実際、原作でも彼女は皇太子妃になっている。私が現在、無理やりキルステンの妻の座におさまっているだけ。聖女が現れたとあれば、聖女を次期皇后にという意見が出るのは時間の問題。聖女は国を豊かにする天の使い。
彼女をルスラム帝国に尽くさせるには、然るべき地位を与えようと思うのは当たり前だ。しかしながら、私を失脚させる方法で、殺害という極端な選択をしているのが理解不能。
「何も私を殺そうとしなくても、私は離婚に応じるわ⋯⋯私の気持ちが鬱陶しいのかしら」
「離婚」という言葉をに思わず目頭が熱くなる。私とキルステンの二年の結婚生活は私の住まいが皇宮内になっただけ。特に私と彼が夫婦のように過ごすことはなかった。愛されてもおらず、鬱陶しがられてさえいるのに、彼に縋るのはここまでにするべきだ。

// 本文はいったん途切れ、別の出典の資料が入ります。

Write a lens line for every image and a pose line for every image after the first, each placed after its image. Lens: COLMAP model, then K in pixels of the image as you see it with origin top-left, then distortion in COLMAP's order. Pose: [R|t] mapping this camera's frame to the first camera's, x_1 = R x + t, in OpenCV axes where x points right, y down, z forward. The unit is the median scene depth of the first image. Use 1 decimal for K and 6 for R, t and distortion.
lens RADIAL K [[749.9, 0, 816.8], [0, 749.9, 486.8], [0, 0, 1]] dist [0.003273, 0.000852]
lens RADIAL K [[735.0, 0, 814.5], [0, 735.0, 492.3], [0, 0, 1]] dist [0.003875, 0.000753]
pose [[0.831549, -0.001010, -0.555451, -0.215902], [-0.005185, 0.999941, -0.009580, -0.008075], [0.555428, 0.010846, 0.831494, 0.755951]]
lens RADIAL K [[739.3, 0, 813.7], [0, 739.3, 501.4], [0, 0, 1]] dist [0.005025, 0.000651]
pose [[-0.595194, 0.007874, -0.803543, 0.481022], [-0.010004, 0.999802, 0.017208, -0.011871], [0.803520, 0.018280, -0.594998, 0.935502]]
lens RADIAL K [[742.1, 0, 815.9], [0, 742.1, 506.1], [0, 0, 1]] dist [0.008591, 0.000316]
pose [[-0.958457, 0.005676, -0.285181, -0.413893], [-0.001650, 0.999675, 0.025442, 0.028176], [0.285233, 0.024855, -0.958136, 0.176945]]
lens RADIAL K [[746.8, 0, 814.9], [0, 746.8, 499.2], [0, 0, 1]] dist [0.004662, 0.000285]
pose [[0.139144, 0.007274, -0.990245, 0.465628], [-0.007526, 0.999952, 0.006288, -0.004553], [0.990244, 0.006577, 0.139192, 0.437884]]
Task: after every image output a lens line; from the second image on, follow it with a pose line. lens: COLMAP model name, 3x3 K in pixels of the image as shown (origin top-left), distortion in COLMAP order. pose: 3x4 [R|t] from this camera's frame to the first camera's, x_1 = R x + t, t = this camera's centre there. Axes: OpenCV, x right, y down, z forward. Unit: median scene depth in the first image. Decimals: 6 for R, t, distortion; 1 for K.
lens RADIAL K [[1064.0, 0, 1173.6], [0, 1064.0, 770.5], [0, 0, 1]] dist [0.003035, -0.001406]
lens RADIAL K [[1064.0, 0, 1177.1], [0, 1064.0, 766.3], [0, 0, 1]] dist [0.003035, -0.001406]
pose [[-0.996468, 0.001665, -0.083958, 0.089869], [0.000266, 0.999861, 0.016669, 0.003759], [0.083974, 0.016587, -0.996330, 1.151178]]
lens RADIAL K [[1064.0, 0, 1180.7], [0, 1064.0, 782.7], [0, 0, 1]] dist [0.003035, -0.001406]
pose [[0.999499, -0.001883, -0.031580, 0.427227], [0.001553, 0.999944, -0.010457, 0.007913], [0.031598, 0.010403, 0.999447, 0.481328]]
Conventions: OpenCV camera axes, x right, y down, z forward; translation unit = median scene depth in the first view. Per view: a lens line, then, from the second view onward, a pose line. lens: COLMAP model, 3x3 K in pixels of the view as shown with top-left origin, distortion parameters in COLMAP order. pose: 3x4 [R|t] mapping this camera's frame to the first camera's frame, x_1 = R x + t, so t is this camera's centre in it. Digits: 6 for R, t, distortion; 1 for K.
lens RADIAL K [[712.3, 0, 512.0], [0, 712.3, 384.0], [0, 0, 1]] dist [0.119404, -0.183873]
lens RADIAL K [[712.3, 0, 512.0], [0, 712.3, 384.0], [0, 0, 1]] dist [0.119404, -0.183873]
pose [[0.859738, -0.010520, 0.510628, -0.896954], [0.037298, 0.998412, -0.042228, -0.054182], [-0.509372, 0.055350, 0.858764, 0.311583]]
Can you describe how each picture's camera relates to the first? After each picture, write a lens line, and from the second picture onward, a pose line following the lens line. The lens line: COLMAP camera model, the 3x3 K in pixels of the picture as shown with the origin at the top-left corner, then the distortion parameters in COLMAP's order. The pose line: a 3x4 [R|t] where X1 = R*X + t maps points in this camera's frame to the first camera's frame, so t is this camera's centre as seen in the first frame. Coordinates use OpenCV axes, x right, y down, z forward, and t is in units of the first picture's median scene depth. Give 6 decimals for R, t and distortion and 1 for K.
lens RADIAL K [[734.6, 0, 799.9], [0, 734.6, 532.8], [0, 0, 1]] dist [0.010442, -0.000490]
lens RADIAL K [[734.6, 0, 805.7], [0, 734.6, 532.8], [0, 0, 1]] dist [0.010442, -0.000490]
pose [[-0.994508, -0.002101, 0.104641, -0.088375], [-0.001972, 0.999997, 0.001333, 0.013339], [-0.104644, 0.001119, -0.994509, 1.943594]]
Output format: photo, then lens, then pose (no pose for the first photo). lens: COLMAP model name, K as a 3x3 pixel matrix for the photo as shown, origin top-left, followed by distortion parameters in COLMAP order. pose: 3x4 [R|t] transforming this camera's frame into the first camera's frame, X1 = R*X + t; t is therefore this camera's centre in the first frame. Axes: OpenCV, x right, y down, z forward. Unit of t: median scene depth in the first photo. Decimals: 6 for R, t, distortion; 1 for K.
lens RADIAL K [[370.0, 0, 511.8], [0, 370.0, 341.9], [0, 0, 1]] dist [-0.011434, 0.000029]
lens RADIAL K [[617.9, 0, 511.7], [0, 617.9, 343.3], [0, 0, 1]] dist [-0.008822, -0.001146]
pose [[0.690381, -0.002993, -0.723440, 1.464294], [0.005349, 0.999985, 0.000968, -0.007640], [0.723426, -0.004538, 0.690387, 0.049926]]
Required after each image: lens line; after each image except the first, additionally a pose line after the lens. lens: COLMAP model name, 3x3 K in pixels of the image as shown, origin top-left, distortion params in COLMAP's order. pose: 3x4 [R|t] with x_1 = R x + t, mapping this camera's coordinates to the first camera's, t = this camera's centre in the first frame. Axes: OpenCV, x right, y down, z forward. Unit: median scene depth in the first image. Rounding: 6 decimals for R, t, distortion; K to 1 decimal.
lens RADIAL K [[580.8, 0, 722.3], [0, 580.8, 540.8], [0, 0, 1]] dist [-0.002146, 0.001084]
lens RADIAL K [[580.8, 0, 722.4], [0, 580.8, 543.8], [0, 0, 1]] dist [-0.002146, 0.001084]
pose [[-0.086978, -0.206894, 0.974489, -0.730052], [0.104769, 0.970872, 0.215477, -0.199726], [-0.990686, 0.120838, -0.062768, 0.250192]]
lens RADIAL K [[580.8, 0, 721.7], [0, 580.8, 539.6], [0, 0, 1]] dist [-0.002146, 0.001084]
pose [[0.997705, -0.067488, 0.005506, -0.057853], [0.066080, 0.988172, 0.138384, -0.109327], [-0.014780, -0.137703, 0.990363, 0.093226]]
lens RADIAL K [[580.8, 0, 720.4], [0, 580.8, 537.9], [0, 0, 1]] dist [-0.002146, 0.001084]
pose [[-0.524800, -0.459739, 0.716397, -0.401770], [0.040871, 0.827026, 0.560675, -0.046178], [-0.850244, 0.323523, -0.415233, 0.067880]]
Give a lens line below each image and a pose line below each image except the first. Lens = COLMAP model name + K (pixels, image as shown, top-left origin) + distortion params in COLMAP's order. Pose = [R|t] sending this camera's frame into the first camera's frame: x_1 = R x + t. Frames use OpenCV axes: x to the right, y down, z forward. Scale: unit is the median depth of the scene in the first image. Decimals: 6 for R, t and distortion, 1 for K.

ただ、離れても私はキルステンをずっと好きでいるし、応援する。彼を「好き」という気持ちをあまりに長く持ち過ぎて、自分ではうまく消せそうにない。
フェリクスが私に少しくたびれた白いハンカチを渡してくる。
「涙を流すなんて恥ずかしいわ」
「アルベール王国には平民として当分は潜伏する。平民は道端で泣き喚いても許されるぞ」
「それって、素敵ね」
私はハンカチを見ていて、ふと刺繍に気がついた。フェリクスのイニシャルとダルトワ伯爵家の家門の剣の紋章。これは、私が妃教育で刺繍の練習をしていた時に作ったハンカチだ。私が妃教育をはじめた八歳の時に作った見窄らしい処女作。
(刺繍、めちゃくちゃ下手⋯⋯)
「今は、もっと刺繍が上手いからね。フェリクスてば、物持ち良過ぎ。このハンカチ、十二年も使ってるの?!」
私からハンカチを受け取ると、フェリスクスはそのハンカチに口付けをした。その仕草が普段見せる彼とは違い艶っぽくてドキッとしてしまう。私は思わず彼から目を逸らした。昨晩、バルコニーで恋人のような目で見つめてきた彼。何だか、急に彼の男の部分を見せられていて困惑している。
「これは、宝物だよ。好きな子から貰ったものだから」
「⋯⋯」
フェリクスの様子が変だ。私と彼は家族のような仲だったはず。
「アルベール王国に行くのは、呪いを解く為よね? アルマは聖女なのに呪いを掛けれるの?」
私は気まずさを感じあからさまに話題を逸らした。聖女が持つ力は聖なる神聖力。傷を治したり、体力を回復させたりする癒しの力で、呪いの対極にある力だ。
「アルマは聖女ではなく、魔女。聖女の力と偽っているのは回復魔法。アルベール王国には魔女が存在する」
私は真剣な眼差しに変わり語り出したフェリクスの言葉に息を呑む。御伽噺の悪役のような魔女が実在するなどという記載は原作にはなかった。
アルベール王国は書物の絵で見た時に、美しい花で溢れた国で一度は訪れてみたいとは思っていた。
私はアルマが私に呪いを掛けた瞬間に心当たりがあった。ふと思い出すのはキルステンとアフタヌーンティーをした時に見た見覚えのないメイドの姿。煮出した紅茶はキルステンと私に注がれたが、あの場で私の紅茶にだけ呪いをかける事が可能だとしたら。
「もしかして、変身魔法もあったりする?」
「それは分からない」
髪は濃紺のまとめ髪だった。
(瞳の色は⋯⋯思い出せない。エメラルドだった気もする)
髪色を変えることもできる?」
「アルベール王国では花の樹液で髪色を変えるのが流行しているくらいだ。魔女でなくてもできるさ。アルベール王国では裏取引が横行している問題のある国だ。花の輸出と称して毒草を輸出して利益を得ている」
私は美しい憧れの国の真実を知り、身震いがした。